Once touted as “The Greatest Negro High School in the World” by the NAACP, Dunbar High School of Washington, D.C., was recently categorized as a failing school. Inspired by her parents (both Dunbar graduates), award-winning journalist Alison Stewart traces the school’s path from prestige to decline in First Class: The Legacy of Dunbar, America’s First Black Public High School. Upon its opening, Dunbar became synonymous with academic rigor, graduating such notable alums as Eva Dykes, the first African-American woman to receive a doctoral degree, and Edward Brooke, the first African American popularly elected to the Senate, as well as prominent scientists, artists, musicians, playwrights and civil rights activists. Its faculty included some of the most highly educated black teachers of the era, since Jim Crow laws barred them from working at other institutions. But as the neighborhoods surrounding Dunbar suffered economic and social woes, so, too, did the high school. When the author visited Dunbar, she was staggered to discover the faded glory of a building in disrepair and low-performing students with few dreams of college. Her detailed account of the school’s history firmly situates Dunbar in the broader context of the country’s educational reform and struggle for racial equality. As Dunbar looks to rebuild itself with a new building, new teachers and new students, Stewart sees a hopeful future.

A YEAR ON THE FRONT LINES

Formerly a senior vice president in publishing, John Owens traded a comfy office for a classroom in one of New York City’s tough South Bronx neighborhoods because he wanted to make a difference in the lives of young people. Based on an article he wrote for Salon.com, which immediately went viral, Confessions of a Bad Teacher: The Shocking Truth from the Front Lines of American Public Education recounts Owens’ first—and only—year in a high school he calls Latinate. He explains how, within days, he became a victim of his “crazed visionary manager” (aka the principal he refers to as Ms. P.) who set unattainable school-wide goals, terrorized teachers with threats of “unsatisfactory” rankings and filled folders with hard-working teachers’ presumed misdeeds. Owens uses vignettes from his teaching experience to introduce problems in the American educational system, most notably how teachers are blamed for today’s failing public schools and how the “witch-hunt” for bad teachers is destroying classrooms. He also emphatically addresses how the data-driven school reform movement leaves principals with all the power (even turning some into cheating “Bernie Madoffs of test scores”) and teachers with ineffective evaluations. His concluding lessons are a heartfelt call to action.

GLOBAL PERSPECTIVES

When the U.S. scored 26th in critical thinking in math, below the average for the developed world, acclaimed journalist Amanda Ripley wondered why some students learned more and others less than their global counterparts.
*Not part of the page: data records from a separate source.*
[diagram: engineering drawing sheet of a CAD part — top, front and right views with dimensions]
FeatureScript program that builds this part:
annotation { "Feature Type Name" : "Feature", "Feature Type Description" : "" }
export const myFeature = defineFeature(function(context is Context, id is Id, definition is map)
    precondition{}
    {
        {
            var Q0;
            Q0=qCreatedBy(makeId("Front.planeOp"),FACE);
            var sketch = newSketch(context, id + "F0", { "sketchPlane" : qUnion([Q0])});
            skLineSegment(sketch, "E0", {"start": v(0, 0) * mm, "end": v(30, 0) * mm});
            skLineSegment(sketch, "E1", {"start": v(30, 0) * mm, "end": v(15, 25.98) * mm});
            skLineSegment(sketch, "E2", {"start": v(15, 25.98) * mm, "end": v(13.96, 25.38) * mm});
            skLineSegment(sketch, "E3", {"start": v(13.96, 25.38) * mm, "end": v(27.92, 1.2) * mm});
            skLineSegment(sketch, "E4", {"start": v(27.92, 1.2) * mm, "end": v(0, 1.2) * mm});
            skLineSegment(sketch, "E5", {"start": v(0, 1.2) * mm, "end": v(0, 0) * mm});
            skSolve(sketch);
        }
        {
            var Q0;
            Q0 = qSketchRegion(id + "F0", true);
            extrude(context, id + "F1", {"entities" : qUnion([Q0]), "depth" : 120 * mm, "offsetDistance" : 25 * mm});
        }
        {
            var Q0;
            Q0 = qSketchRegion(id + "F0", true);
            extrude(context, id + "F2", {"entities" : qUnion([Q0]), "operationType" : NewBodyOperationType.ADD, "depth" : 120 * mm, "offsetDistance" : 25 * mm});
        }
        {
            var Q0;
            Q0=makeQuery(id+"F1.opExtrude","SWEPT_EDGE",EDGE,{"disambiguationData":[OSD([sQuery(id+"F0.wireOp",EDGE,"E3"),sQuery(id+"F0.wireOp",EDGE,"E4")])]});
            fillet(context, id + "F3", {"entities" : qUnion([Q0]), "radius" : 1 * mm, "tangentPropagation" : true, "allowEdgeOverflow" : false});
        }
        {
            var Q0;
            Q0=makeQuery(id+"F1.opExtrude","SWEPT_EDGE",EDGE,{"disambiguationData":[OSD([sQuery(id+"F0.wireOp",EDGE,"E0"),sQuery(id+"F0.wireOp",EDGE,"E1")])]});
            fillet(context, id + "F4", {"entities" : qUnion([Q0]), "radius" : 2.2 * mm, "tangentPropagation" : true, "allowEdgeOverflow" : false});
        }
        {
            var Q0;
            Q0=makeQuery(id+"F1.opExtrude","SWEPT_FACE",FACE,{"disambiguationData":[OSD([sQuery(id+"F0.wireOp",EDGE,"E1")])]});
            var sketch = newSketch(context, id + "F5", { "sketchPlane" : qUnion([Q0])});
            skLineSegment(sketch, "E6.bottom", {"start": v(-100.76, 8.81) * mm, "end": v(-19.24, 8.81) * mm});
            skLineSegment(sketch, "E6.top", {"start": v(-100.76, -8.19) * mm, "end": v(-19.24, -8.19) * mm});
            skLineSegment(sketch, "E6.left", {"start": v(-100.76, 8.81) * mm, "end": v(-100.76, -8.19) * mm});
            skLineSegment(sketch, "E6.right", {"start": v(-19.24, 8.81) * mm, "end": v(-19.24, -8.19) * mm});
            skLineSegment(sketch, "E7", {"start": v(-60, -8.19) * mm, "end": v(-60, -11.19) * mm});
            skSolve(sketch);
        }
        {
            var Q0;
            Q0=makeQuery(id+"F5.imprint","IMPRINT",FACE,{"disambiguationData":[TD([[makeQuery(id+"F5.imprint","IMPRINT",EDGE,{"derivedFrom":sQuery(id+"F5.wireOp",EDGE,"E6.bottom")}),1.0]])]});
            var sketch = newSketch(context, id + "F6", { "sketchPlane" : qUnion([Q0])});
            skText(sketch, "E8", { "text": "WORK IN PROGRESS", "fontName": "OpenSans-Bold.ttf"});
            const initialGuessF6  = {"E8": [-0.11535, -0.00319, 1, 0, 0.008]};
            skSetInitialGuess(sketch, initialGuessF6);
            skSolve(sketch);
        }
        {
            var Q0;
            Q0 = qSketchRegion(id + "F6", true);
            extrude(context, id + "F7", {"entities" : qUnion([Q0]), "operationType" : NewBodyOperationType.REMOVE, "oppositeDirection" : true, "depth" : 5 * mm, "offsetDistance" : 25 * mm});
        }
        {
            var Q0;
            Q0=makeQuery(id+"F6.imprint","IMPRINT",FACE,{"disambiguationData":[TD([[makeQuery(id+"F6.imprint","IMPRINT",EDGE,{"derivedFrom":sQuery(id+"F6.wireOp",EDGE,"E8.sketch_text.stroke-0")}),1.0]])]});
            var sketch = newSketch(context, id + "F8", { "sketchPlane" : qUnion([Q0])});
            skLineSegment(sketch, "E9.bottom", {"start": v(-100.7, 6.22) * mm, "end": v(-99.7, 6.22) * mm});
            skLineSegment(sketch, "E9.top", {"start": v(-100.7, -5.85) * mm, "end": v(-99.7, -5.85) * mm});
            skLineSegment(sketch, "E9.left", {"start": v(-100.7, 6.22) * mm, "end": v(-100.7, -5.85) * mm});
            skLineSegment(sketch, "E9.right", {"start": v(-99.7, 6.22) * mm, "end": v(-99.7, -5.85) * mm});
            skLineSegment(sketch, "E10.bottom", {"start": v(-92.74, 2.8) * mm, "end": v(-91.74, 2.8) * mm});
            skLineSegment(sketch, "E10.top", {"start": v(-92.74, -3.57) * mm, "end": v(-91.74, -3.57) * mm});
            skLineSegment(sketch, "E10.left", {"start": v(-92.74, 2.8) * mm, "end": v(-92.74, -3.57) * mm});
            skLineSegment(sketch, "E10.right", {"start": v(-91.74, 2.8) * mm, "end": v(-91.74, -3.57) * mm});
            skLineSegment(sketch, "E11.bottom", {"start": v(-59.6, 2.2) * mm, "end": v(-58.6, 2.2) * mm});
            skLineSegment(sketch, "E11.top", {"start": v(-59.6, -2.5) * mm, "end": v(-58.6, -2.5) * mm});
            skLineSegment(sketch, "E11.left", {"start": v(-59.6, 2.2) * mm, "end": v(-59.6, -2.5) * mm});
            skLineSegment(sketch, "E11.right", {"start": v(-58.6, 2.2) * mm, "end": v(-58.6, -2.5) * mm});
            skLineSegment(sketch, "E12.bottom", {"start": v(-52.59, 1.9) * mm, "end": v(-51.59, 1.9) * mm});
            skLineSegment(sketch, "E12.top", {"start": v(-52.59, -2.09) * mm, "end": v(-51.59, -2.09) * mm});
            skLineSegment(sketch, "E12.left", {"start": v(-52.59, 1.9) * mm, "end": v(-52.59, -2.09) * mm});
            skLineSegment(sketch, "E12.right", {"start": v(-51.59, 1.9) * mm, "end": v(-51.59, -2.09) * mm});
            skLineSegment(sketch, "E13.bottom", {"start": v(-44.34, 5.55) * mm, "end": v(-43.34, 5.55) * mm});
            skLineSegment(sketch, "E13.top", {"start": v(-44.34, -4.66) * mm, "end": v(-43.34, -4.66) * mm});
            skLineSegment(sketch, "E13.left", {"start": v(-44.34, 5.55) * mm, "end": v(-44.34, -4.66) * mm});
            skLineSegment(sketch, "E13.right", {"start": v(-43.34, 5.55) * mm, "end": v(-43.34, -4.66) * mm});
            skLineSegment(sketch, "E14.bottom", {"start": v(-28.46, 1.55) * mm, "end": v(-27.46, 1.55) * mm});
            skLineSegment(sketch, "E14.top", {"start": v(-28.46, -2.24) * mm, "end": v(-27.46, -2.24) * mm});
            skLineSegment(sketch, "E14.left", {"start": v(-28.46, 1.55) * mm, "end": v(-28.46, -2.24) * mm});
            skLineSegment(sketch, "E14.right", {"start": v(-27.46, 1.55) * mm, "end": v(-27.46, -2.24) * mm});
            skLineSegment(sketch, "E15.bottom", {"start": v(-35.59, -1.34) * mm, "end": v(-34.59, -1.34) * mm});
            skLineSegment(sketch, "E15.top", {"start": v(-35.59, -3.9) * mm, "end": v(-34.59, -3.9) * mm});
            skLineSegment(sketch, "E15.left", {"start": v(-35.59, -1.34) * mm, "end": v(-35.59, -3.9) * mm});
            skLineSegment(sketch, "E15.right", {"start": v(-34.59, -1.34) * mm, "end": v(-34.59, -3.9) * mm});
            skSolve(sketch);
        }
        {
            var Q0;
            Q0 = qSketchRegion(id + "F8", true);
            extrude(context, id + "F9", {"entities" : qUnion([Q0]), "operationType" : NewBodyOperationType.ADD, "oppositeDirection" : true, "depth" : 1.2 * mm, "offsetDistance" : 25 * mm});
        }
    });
The result is The Smartest Kids in the World: And How They Got That Way, in which the author follows three teens in different parts of the world through a year of high school. She purposely selected Finland, South Korea and Poland, nations that recently ranked much lower among their developed peers but now rank well above the U.S. In Finland, Ripley found teacher preparation programs as selective as those for U.S. medical schools. In Korea, parents acted as coaches to their children, compared to American parents who act more like cheerleaders. While poverty has been cited as a factor in America’s failing schools, Poland, with an even higher poverty rate than the U.S., delayed tracking students until the end of their school careers. Although Ripley observed three different approaches, she also observed commonality and perhaps the key to success: respect for teachers and higher expectations for students.

Ripley’s stirring investigation debunks many tenets of current education reform—but are U.S. leaders listening?